__OBJETIVO__: Transcreva fielmente, do trecho abaixo sobre a obra de Luis Trimano, tudo o que vai desde "Os vinte e oito" até "sua efetiva funcionalidade.", inclusive.

__TRECHO DO DOCUMENTO__:
________________

Problemas de outra natureza determinam a opção
feita por Luis Trimano, com ampla experiência 
de desenhista, caricaturista e ilustrador de jornais,
revistas e livros. A sua carreira artística está assim
diretamente vinculada a uma atividade profissional intensa
e sujeita a limites que muitas vezes estão fora
de seu controle. Essa vinculação se foi, por um lado
estimulante, tornou-se mais tarde restritiva 
de sua necessidade de expressão, levando-o a procurar
um espaço próprio, mais livre, onde exercê-la.
Os vinte e oito trabalhos que constituem a presente mostra
de Trimano na Galeria Macunaíma, Rio, embora emoldurados como desenho ou gravura, guardam
a configuração de páginas duplas de livro, 
tendo de um lado o texto  e do outro a ilustração 
correspondente. Essa disposição repetitiva provoca
certa monotonia mas se explica pelo propósito do autor
de reunir aqueles trabalhos num album, onde encontrarão
sua efetiva funcionalidade.

________________

__LINHAS FORNECIDAS__:
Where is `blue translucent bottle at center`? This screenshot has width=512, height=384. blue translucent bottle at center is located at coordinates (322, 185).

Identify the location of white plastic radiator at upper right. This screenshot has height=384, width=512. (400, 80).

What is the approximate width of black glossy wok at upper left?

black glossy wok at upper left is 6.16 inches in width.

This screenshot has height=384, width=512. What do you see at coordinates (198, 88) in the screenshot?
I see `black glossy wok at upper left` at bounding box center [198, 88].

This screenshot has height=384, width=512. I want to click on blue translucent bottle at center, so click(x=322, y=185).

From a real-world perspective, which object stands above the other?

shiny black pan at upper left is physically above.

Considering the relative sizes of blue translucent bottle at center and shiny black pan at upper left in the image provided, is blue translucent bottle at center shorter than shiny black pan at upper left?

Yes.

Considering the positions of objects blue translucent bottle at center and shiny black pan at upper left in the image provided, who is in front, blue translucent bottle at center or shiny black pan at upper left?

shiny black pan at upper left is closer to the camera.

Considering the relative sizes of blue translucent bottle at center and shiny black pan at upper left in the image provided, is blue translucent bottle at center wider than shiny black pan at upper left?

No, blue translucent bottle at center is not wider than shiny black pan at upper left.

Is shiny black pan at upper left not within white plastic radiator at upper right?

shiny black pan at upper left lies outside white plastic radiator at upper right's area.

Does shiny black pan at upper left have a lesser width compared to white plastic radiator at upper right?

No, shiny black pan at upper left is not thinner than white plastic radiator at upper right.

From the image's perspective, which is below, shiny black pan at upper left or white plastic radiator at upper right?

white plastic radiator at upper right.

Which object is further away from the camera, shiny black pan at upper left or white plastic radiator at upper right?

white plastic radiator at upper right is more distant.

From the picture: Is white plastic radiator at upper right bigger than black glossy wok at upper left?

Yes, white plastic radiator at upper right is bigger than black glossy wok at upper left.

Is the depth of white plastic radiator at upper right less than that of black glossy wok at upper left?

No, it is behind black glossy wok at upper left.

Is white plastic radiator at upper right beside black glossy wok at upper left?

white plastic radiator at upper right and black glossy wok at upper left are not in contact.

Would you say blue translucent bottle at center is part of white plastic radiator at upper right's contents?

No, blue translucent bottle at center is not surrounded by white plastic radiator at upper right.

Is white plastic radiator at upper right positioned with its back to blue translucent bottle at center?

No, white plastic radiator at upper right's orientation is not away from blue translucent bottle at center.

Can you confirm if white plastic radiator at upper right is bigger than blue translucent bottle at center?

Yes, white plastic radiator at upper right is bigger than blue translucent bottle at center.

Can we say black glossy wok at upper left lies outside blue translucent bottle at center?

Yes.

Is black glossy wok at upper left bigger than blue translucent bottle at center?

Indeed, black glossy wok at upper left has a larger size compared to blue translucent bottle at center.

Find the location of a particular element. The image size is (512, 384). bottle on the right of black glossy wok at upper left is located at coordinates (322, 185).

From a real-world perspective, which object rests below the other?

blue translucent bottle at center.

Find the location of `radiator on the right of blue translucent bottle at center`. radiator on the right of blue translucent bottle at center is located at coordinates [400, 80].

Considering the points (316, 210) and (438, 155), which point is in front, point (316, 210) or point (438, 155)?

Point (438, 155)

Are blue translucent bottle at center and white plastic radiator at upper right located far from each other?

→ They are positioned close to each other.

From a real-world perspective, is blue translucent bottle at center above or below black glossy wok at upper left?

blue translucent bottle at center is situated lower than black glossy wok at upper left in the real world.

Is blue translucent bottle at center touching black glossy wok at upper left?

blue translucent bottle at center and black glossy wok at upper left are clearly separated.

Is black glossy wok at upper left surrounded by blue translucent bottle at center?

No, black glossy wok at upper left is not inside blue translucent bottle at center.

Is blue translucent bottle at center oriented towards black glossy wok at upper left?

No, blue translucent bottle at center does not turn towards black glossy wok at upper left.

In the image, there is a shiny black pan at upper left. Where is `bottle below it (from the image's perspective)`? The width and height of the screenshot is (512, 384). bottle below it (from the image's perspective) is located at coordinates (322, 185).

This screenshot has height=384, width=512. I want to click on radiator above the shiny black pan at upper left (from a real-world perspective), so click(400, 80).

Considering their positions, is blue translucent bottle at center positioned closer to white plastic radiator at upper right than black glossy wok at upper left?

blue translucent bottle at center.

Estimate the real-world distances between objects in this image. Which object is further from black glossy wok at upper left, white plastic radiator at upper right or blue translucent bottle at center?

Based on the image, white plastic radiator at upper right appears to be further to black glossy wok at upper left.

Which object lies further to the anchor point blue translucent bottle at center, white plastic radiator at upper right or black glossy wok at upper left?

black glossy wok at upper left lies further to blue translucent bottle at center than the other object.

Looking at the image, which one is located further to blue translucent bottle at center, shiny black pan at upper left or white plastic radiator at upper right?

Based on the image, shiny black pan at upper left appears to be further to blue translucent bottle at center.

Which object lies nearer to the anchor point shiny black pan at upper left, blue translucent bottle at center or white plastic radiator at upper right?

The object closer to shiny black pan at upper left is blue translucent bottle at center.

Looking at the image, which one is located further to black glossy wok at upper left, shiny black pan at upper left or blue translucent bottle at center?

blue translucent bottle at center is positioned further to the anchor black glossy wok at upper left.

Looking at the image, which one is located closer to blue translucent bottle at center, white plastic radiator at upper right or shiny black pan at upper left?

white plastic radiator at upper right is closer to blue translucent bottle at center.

________________

__TAREFA CONCLUÍDA__:
Os vinte e oito trabalhos que constituem a presente mostra
de Trimano na Galeria Macunaíma, Rio, embora emoldurados como desenho ou gravura, guardam
a configuração de páginas duplas de livro, 
tendo de um lado o texto  e do outro a ilustração 
correspondente. Essa disposição repetitiva provoca
certa monotonia mas se explica pelo propósito do autor
de reunir aqueles trabalhos num album, onde encontrarão
sua efetiva funcionalidade.